Приехали они в Вишняковскую школу-интернат, где директор вызывал беспокойство своим недостойным поведением. Заведующий районо уже находился там. Созвали экстренное собрание всех сотрудников, всех, кроме самого директора, который на собрание прийти не решился. Сергей Георгиевич понял, что на этом собрании сдерживать брата не придется, раз нет главного виновника, и пошел к детям. Зашел в группу девочек-первоклассниц, которые занимались самостоятельным чтением. В комнате было душно, а погода стояла чудесная. Он вывел девочек на опушку леса, сел с ними на траву и стал им читать вслух.
Собрание затянулось. Сергей Георгиевич успел не только прочесть книжку, но и поговорить с каждой девочкой. Дети быстро с ним подружились и все о себе охотно рассказывали. Уже перед самым обедом разыскали их секретарь райкома и заведующий районо.
Сергей Георгиевич стал прощаться с детьми. Те не хотели его отпускать. А одна девочка обняла его за шею и, задыхаясь от волнения, спросила:
— Сергей Георгиевич, можно я вас назову папой?
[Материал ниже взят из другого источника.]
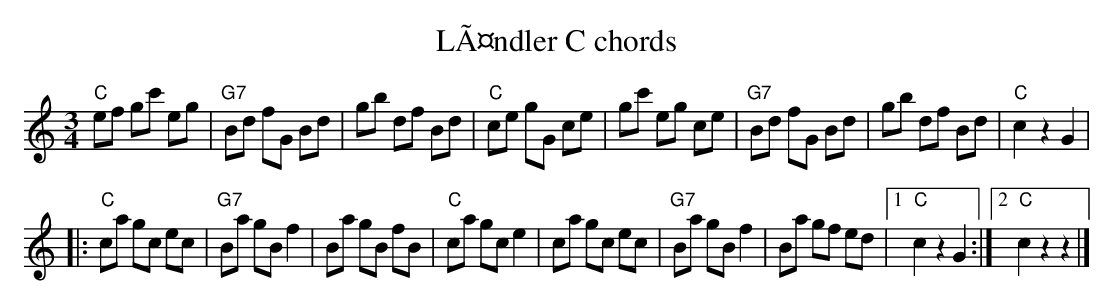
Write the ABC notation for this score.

X:1
T:LÃ¤ndler C chords
M:3/4
L:1/8
K:C %%MIDI gchordon
"C"ef gc' eg | "G7"Bd fG Bd | gb df Bd | "C"ce gG ce | gc' eg ce | "G7"Bd fG Bd | gb df Bd | "C"c2 z2G2 |
|: "C"ca gc ec | "G7"Ba gB f2 | Ba gB fB | "C"ca gc e2 | ca gc ec | "G7"Ba gB f2 | Ba gf ed |1 "C"c2 z2G2 :|2 "C"c2z2z2 |]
Заведующий районо, суровый с виду, усатый человек, даже прослезился. А в машине, официально знакомясь с гостем секретаря райкома, сказал:
— Вот такого бы директора в эту школу. Здесь теперь поправить дело сможет только такой человек, к которому дети сами прильнут.
И как-то незаметно для самого Сергея Георгиевича получилось, что он согласился стать директором школы-интерната. Сергею Георгиевичу не пришлось даже домой съездить, все хозяйство перевозила жена. А вопрос о переводе с одной работы на другую через министерство решило само районное начальство.
С тех пор минуло два года. Много ребят прошло через школу-интернат. Все они поступали в школу только через районо. А этот вот прибился, как чужая лодка к берегу. Тихий, послушный, видать, очень способный мальчишка. Что с ним делать? Домой он не вернется. В город пускать жалко. Что они там вдвоем с братом?..
И Сергей Георгиевич начал звонить в районо, просить разрешения оставить приблудного у себя.
Пока он звонил, Валерка сидел в уголочке, мял свою кепчонку, и в глазах его светилось, кажется, то же самое, что было в глазах той девочки, которая просила разрешения называть Сергея Георгиевича папой. Этот был значительно старше, поэтому молчал. А когда директор сказал ему, что все улажено и он, если хочет, может оставаться в школе-интернате насовсем, Валерка просиял. Встал. Пошел к порогу. Потом вернулся. Что-то хотел сказать. Потом все так же молча вышел. И уже из-за порога спросил, куда ему идти.
— Сейчас придет Валентина Андреевна, она сама тебя отведет, — ответил Сергей Георгиевич и занялся какими-то бумагами, которыми был завален его стол.
Друзья Атнера были рады, что Валерка остался в интернате.
Сергей Георгиевич сидел за столом, жена подавала ужин, когда в дверь робко постучали. Хозяин сам открыл дверь, и в комнату вошла худая, усталая женщина. Стоя у порога, она виновато объяснила, что пришла издалека в поисках сына, который, по слухам, оказался здесь, в интернате.
Узнав, что это мать новичка, Валерия Рыбакова, и что она пришла пешком за тридцать километров, Сергей Георгиевич тут же усадил ее за стол. Хозяйка налила гостье тарелку щей и сама села рядом.
Поняв, что женщина стесняется и, несмотря на крайнюю усталость и голод, будет сейчас же расспрашивать о сыне и толком не поест, Сергей Георгиевич сам стал рассказывать о жизни Валерки в интернате. И только после ужина он дал волю и речам и слезам пришедшей.